Mastering Azure Machine Learning

Book description

Master expert techniques for building automated and highly scalable end-to-end machine learning models and pipelines in Azure using TensorFlow, Spark, and Kubernetes

Key Features

  • Make sense of data on the cloud by implementing advanced analytics
  • Train and optimize advanced deep learning models efficiently on Spark using Azure Databricks
  • Deploy machine learning models for batch and real-time scoring with Azure Kubernetes Service (AKS)

Book Description

The increase being seen in data volume today requires distributed systems, powerful algorithms, and scalable cloud infrastructure to compute insights and train and deploy machine learning (ML) models. This book will help you improve your knowledge of building ML models using Azure and end-to-end ML pipelines on the cloud.

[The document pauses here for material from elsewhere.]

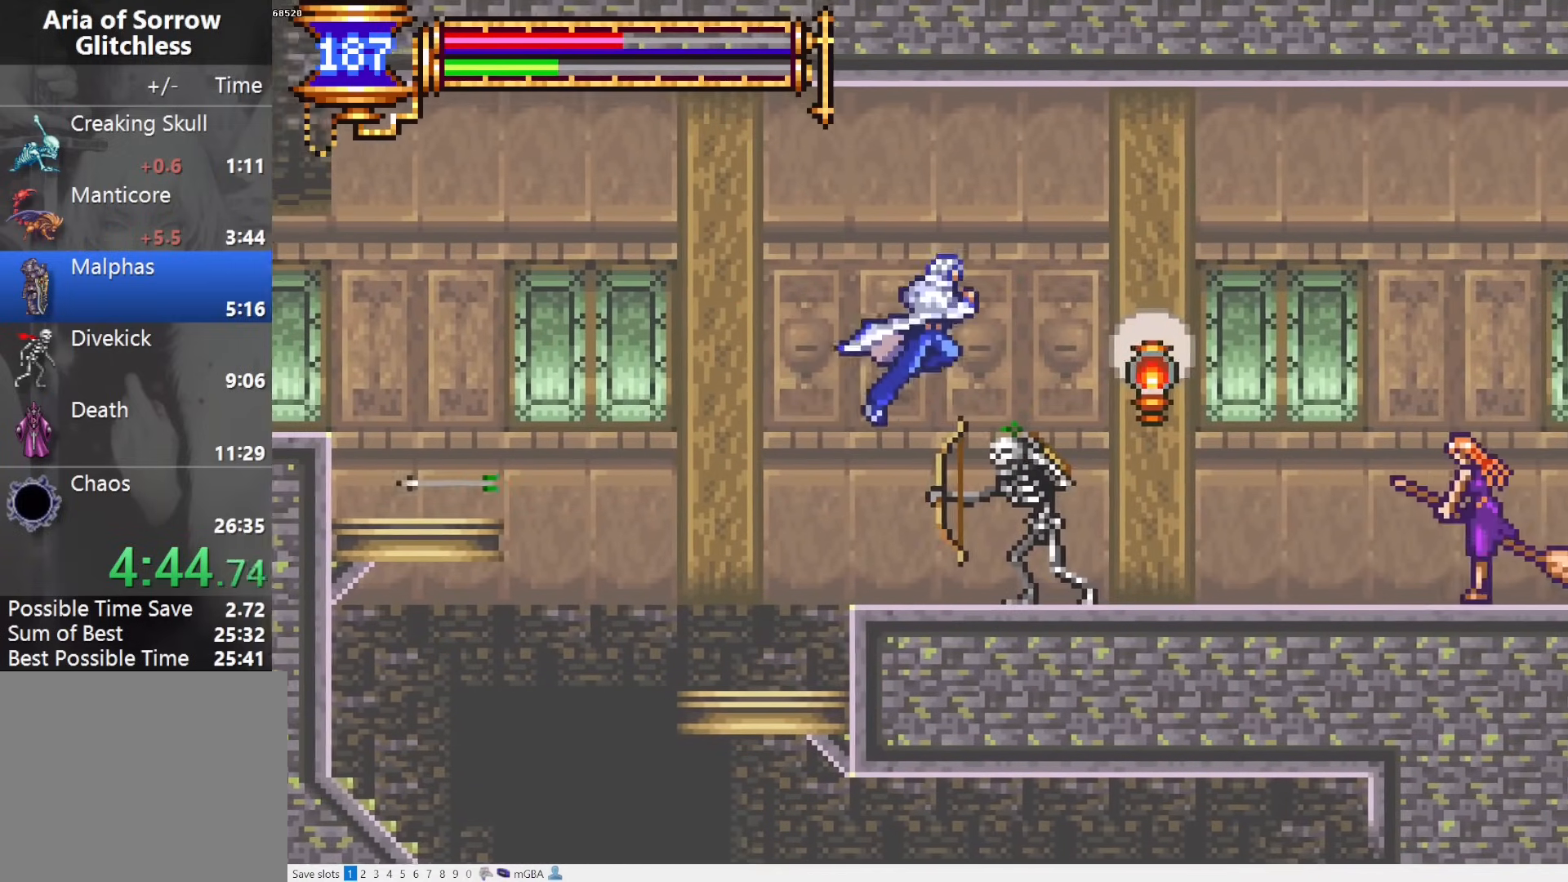
{"buttons": ["DPAD_RIGHT"], "events": [[100, "CROSS", "up"], [233, "SQUARE", "down"], [317, "SQUARE", "up"]]}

The book starts with an overview of an end-to-end ML project and a guide on how to choose the right Azure service for different ML tasks. It then focuses on Azure Machine Learning and takes you through the process of data experimentation, data preparation, and feature engineering using Azure Machine Learning and Python. You'll learn advanced feature extraction techniques using natural language processing (NLP), classical ML techniques, and the secrets of both a great recommendation engine and a performant computer vision model using deep learning methods. You'll also explore how to train, optimize, and tune models using Azure Automated Machine Learning and HyperDrive, and perform distributed training on Azure. Then, you'll learn different deployment and monitoring techniques using Azure Kubernetes Services with Azure Machine Learning, along with the basics of MLOps—DevOps for ML to automate your ML process as CI/CD pipeline.

By the end of this book, you'll have mastered Azure Machine Learning and be able to confidently design, build and operate scalable ML pipelines in Azure.

What you will learn

  • Setup your Azure Machine Learning workspace for data experimentation and visualization
  • Perform ETL, data preparation, and feature extraction using Azure best practices
  • Implement advanced feature extraction using NLP and word embeddings
  • Train gradient boosted tree-ensembles, recommendation engines and deep neural networks on Azure Machine Learning
  • Use hyperparameter tuning and Azure Automated Machine Learning to optimize your ML models
  • Employ distributed ML on GPU clusters using Horovod in Azure Machine Learning
  • Deploy, operate and manage your ML models at scale
  • Automated your end-to-end ML process as CI/CD pipelines for MLOps

Who this book is for

This machine learning book is for data professionals, data analysts, data engineers, data scientists, or machine learning developers who want to master scalable cloud-based machine learning architectures in Azure. This book will help you use advanced Azure services to build intelligent machine learning applications. A basic understanding of Python and working knowledge of machine learning are mandatory.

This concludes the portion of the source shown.